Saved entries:
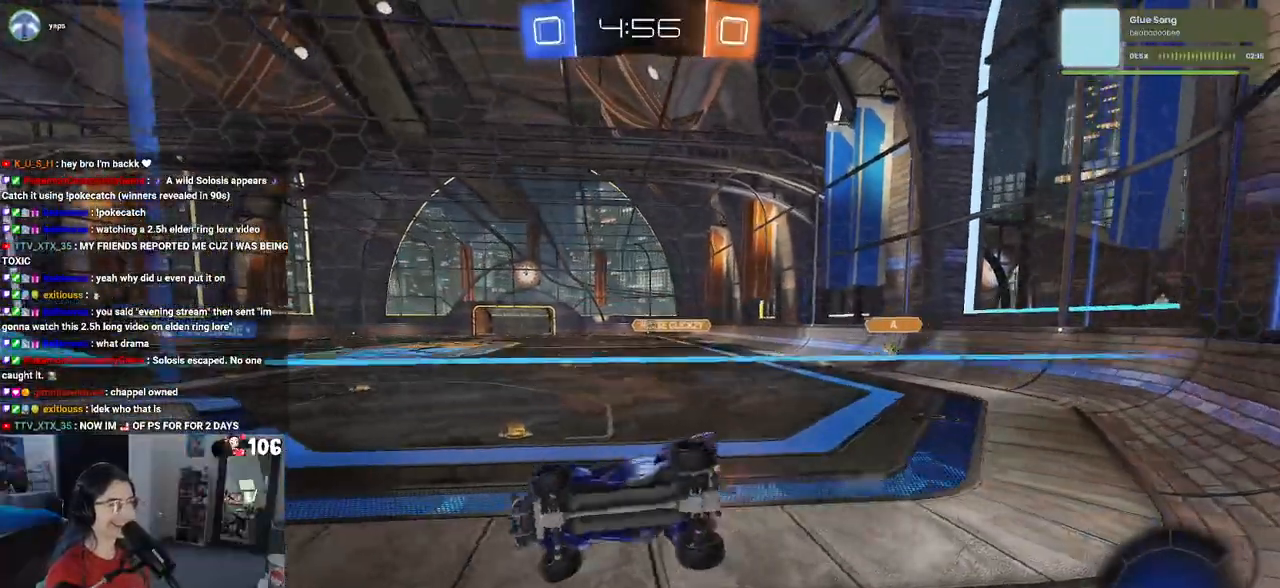
{"buttons": ["R2"], "left_stick": "right", "right_stick": "center", "events": []}
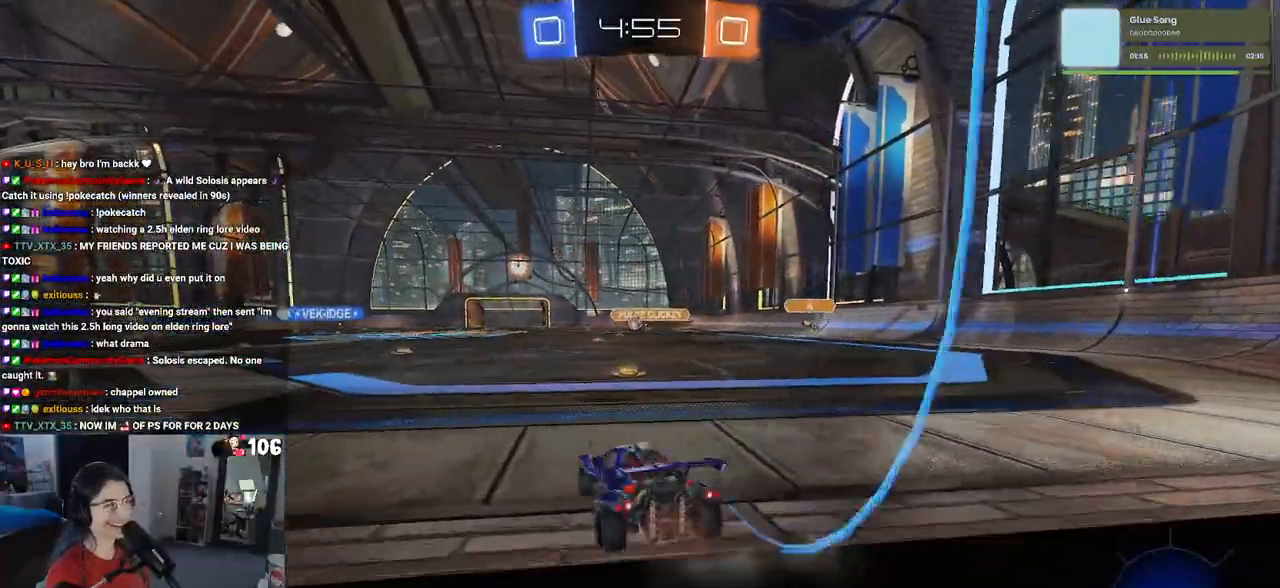
{"buttons": ["R2"], "left_stick": "left", "right_stick": "center", "events": [[100, "left_stick", "center"], [500, "left_stick", "left"]]}
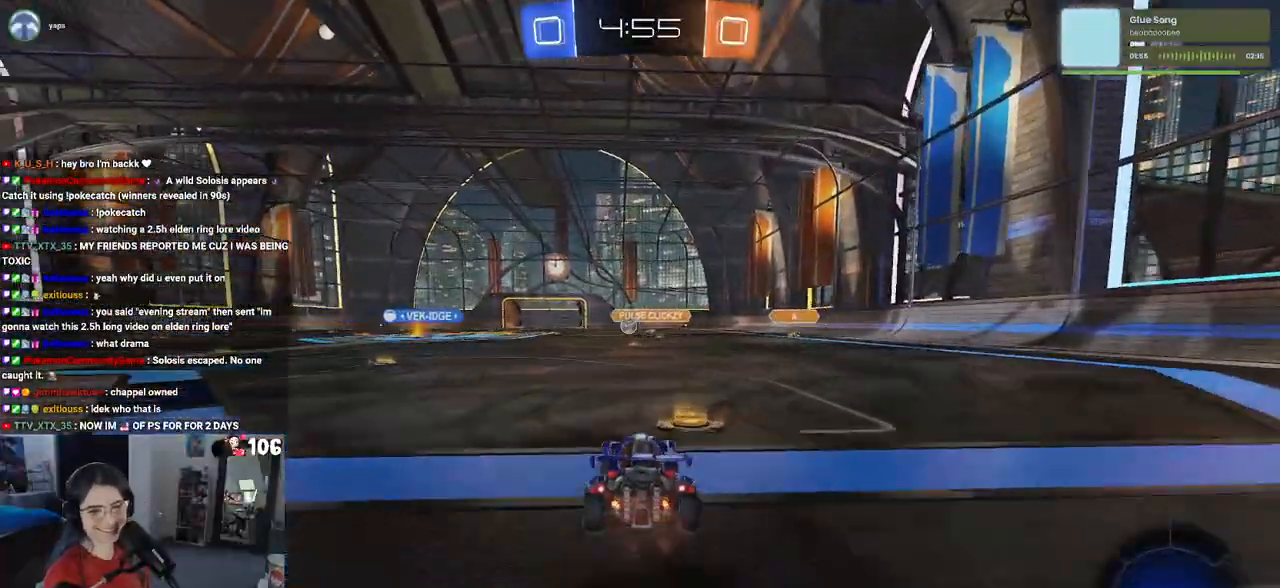
{"buttons": ["R2"], "left_stick": "center", "right_stick": "center", "events": [[450, "left_stick", "center"]]}
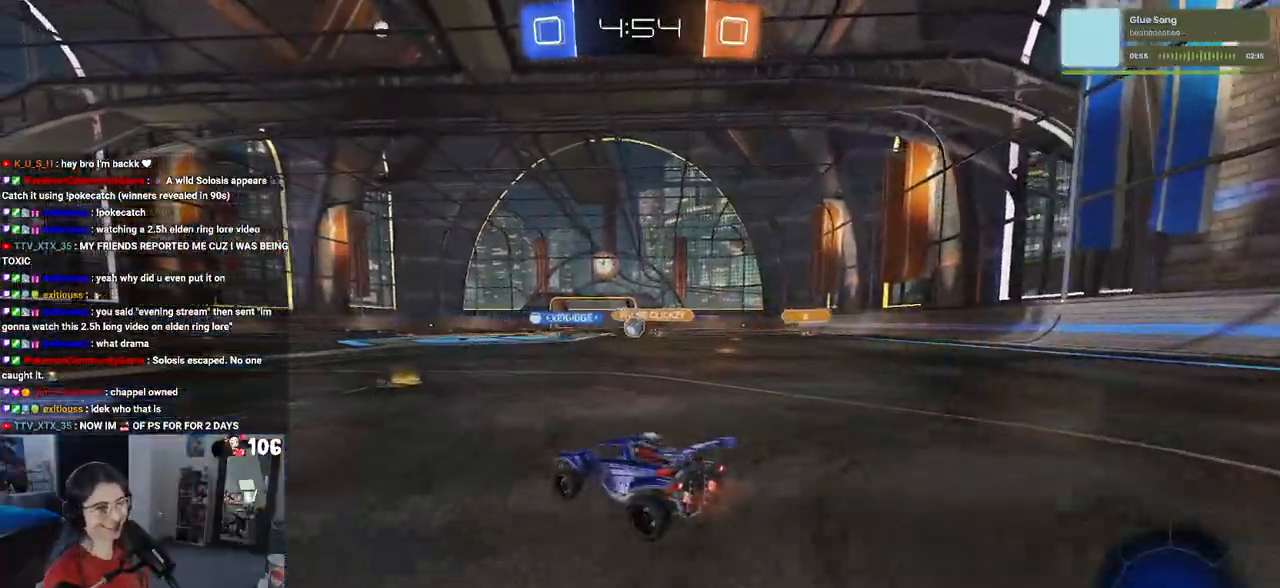
{"buttons": ["R2"], "left_stick": "center", "right_stick": "center", "events": [[300, "left_stick", "right"], [433, "left_stick", "center"]]}
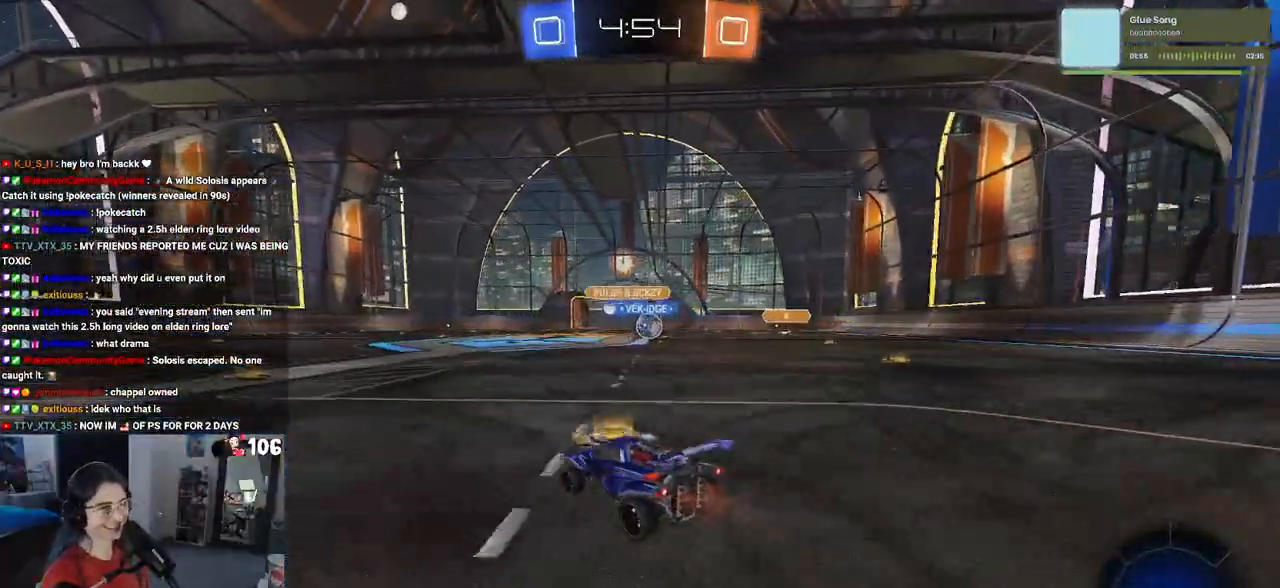
{"buttons": ["R1", "R2"], "left_stick": "center", "right_stick": "center", "events": [[83, "left_stick", "right"], [200, "SQUARE", "down"], [283, "SQUARE", "up"], [350, "left_stick", "center"], [383, "R1", "down"]]}
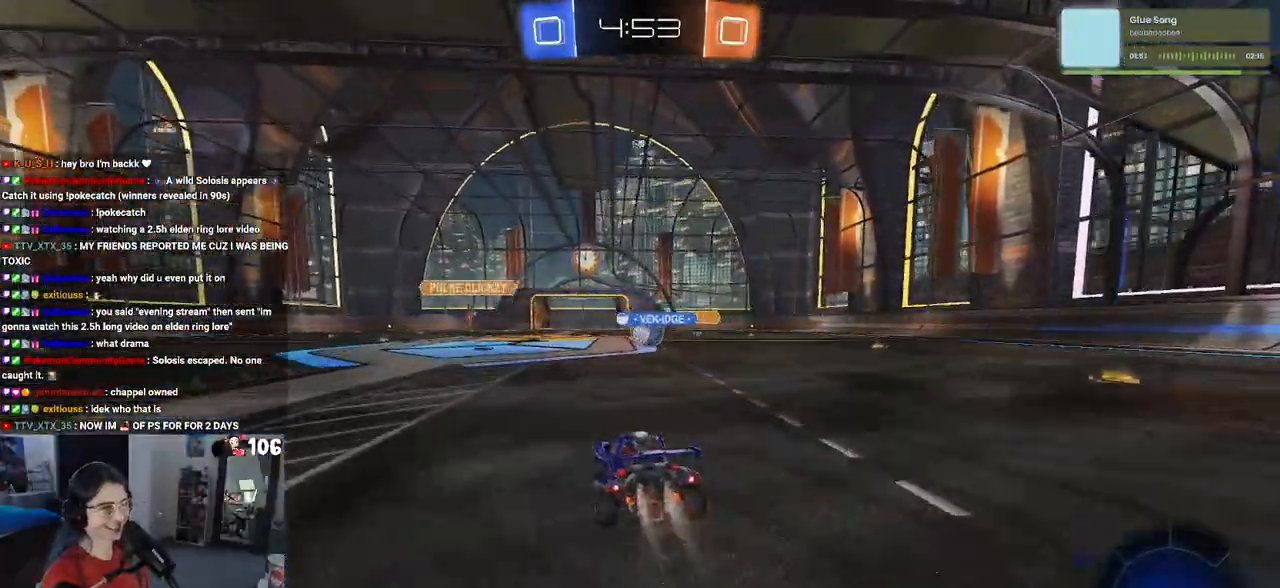
{"buttons": ["R1", "R2"], "left_stick": "center", "right_stick": "center", "events": [[250, "left_stick", "right"], [400, "left_stick", "center"]]}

Description of the task =>
What is needed is an exact copy of every entry, with the pictures removed.

Written solution =>
{"buttons": ["R2"], "left_stick": "right", "right_stick": "center", "events": []}
{"buttons": ["R2"], "left_stick": "left", "right_stick": "center", "events": [[100, "left_stick", "center"], [500, "left_stick", "left"]]}
{"buttons": ["R2"], "left_stick": "center", "right_stick": "center", "events": [[450, "left_stick", "center"]]}
{"buttons": ["R2"], "left_stick": "center", "right_stick": "center", "events": [[300, "left_stick", "right"], [433, "left_stick", "center"]]}
{"buttons": ["R1", "R2"], "left_stick": "center", "right_stick": "center", "events": [[83, "left_stick", "right"], [200, "SQUARE", "down"], [283, "SQUARE", "up"], [350, "left_stick", "center"], [383, "R1", "down"]]}
{"buttons": ["R1", "R2"], "left_stick": "center", "right_stick": "center", "events": [[250, "left_stick", "right"], [400, "left_stick", "center"]]}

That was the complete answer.